> _WHAT THE TASK REQUIRES_:
Pull every line containing "komentáře" from the listing.

> _RECORDS SHOWN_:
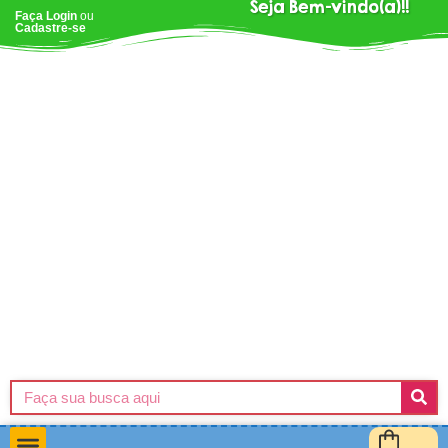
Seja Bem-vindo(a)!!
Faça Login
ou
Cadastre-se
* * *
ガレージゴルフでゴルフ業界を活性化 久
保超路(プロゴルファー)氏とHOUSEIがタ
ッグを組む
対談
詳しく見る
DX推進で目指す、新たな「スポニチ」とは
* * *
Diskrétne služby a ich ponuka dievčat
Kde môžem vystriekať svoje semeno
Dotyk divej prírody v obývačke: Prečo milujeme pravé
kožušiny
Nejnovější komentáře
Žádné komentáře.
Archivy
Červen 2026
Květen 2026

> _ANSWER BELOW_:
Nejnovější komentáře
Žádné komentáře.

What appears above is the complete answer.